One can choose to go in, or to look on from outside. Going in, one can study the nine medium sized images mounted on the walls at close range. Vividly couloured, the motifs are not obvious at first glance. The images are photographs, enlarged to the extent that the pixels are highly visible, and the quality grainy. Gradually it becomes apparent that the images represent an interior. In a corner a film flickers over a television screen, showing fragments of footage captured on a mobile phone. The interior is the same as on the photographs. In addition we hear sounds from the recording. The sounds are muffled; sometimes pulsating as a beat, sometimes a slight buzzing.
But what is it that we see? When entering the passage, the public has access to a short text that reads as follows: “Two years ago my father died. He left behind a mobile phone containing 100 photographs. These photographs were taken because my father was trying to call my mother. He was hospitalized, very ill, and never knew he took them.”
We now realize what we have been looking at. The images and video clips are recorded by the artist’s father while he was in hospital. Letting this sink in, we realize that the room’s dimensions recall those of a hospital room. The narrow passages are transformed to empty hospital corridors.
The encounter between Thiis-Evensen’s story and the public’s personal experiences are startling. We all have, or have had, a father. Absent or present, warm or distant, living or non-existent. The significance, or insignificance of the father figure and the parental role becomes a central element in our appreciation of the piece.

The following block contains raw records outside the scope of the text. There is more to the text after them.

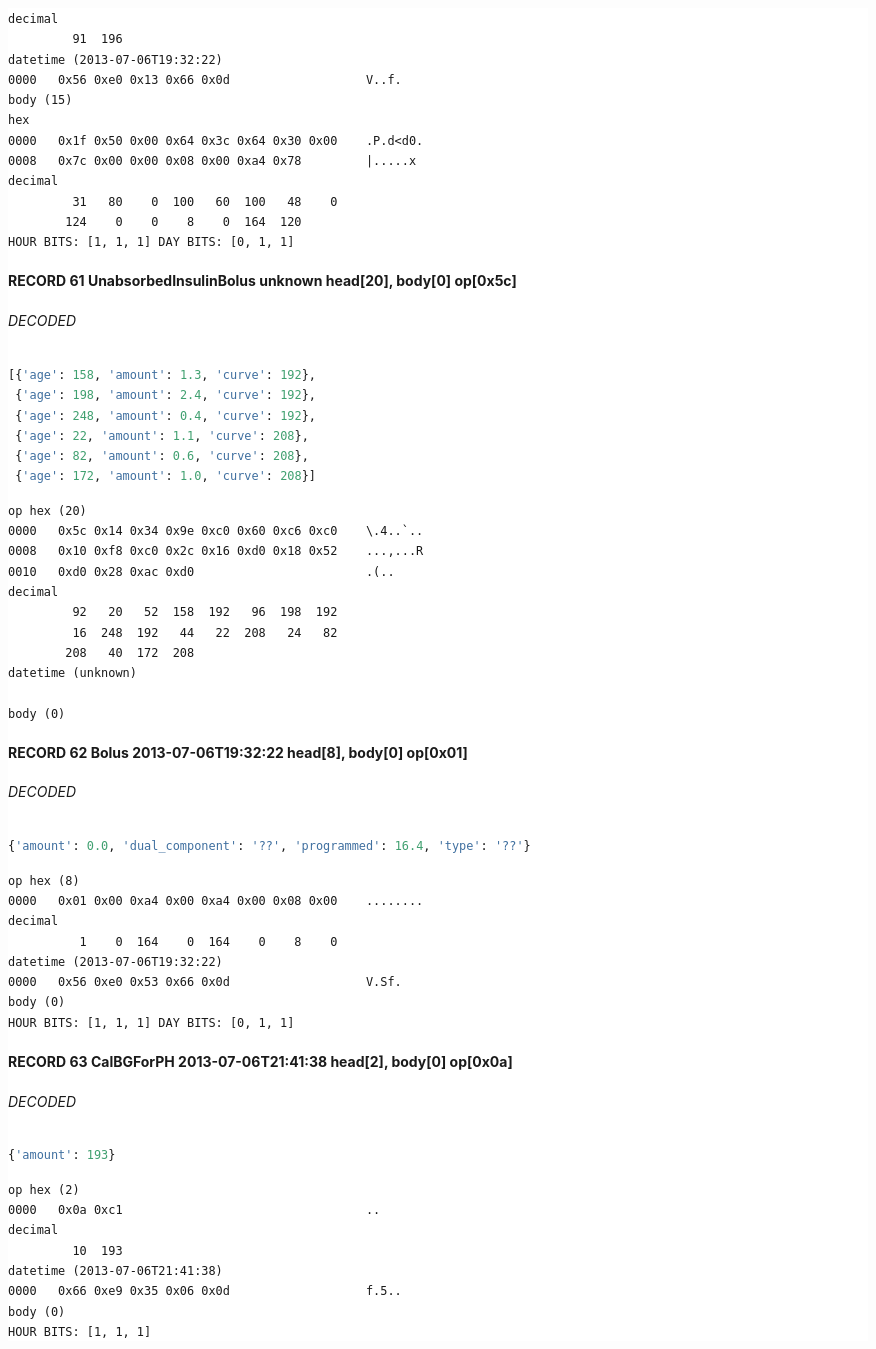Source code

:     decimal
             91  196
    datetime (2013-07-06T19:32:22)
    0000   0x56 0xe0 0x13 0x66 0x0d                   V..f.
    body (15)
    hex
    0000   0x1f 0x50 0x00 0x64 0x3c 0x64 0x30 0x00    .P.d<d0.
    0008   0x7c 0x00 0x00 0x08 0x00 0xa4 0x78         |.....x
    decimal
             31   80    0  100   60  100   48    0
            124    0    0    8    0  164  120
    HOUR BITS: [1, 1, 1] DAY BITS: [0, 1, 1]
#### RECORD 61 UnabsorbedInsulinBolus unknown head[20], body[0] op[0x5c]
###### DECODED
```python
[{'age': 158, 'amount': 1.3, 'curve': 192},
 {'age': 198, 'amount': 2.4, 'curve': 192},
 {'age': 248, 'amount': 0.4, 'curve': 192},
 {'age': 22, 'amount': 1.1, 'curve': 208},
 {'age': 82, 'amount': 0.6, 'curve': 208},
 {'age': 172, 'amount': 1.0, 'curve': 208}]
```
    op hex (20)
    0000   0x5c 0x14 0x34 0x9e 0xc0 0x60 0xc6 0xc0    \.4..`..
    0008   0x10 0xf8 0xc0 0x2c 0x16 0xd0 0x18 0x52    ...,...R
    0010   0xd0 0x28 0xac 0xd0                        .(..
    decimal
             92   20   52  158  192   96  198  192
             16  248  192   44   22  208   24   82
            208   40  172  208
    datetime (unknown)

    body (0)

#### RECORD 62 Bolus 2013-07-06T19:32:22 head[8], body[0] op[0x01]
###### DECODED
```python
{'amount': 0.0, 'dual_component': '??', 'programmed': 16.4, 'type': '??'}
```
    op hex (8)
    0000   0x01 0x00 0xa4 0x00 0xa4 0x00 0x08 0x00    ........
    decimal
              1    0  164    0  164    0    8    0
    datetime (2013-07-06T19:32:22)
    0000   0x56 0xe0 0x53 0x66 0x0d                   V.Sf.
    body (0)
    HOUR BITS: [1, 1, 1] DAY BITS: [0, 1, 1]
#### RECORD 63 CalBGForPH 2013-07-06T21:41:38 head[2], body[0] op[0x0a]
###### DECODED
```python
{'amount': 193}
```
    op hex (2)
    0000   0x0a 0xc1                                  ..
    decimal
             10  193
    datetime (2013-07-06T21:41:38)
    0000   0x66 0xe9 0x35 0x06 0x0d                   f.5..
    body (0)
    HOUR BITS: [1, 1, 1]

The work has transcended from an exercise in architectural psychology, to concerning deep inter-human relations.
What today stands before us as a work of art, touches upon, through its use of the subject matter – namely the mobile phone images – the role of technology today, as well as the subject of communication, or indeed, lack of, communication. The distance between the personal sphere and the mass media is short, both for the producer and consumer of text. Passive or active, we have all become producers of images through the same means of technology, even on our deathbeds.
Thiis-Evensen’s work creates an emotional paradox. Initially, one is overwhelmed by the room’s physical proportions and presence; the monumental accompanied by an occasional tinge of claustrophobia. The subsequent feeling is of a more sentimental nature, witnessing the tale of a dying father, who repeatedly tries to contact his wife. On a more cerebral level, we are struck by the incomprehensible loneliness of man in the age of reproduction, where most people do not communicate, but merely reproduce. In this manner Thiis-Evensen succeeds not only in conveying a personal account of relevance on a relational level to human beings. She also tells a story of how we live, or perhaps more pertinently: how we choose to live in our own time.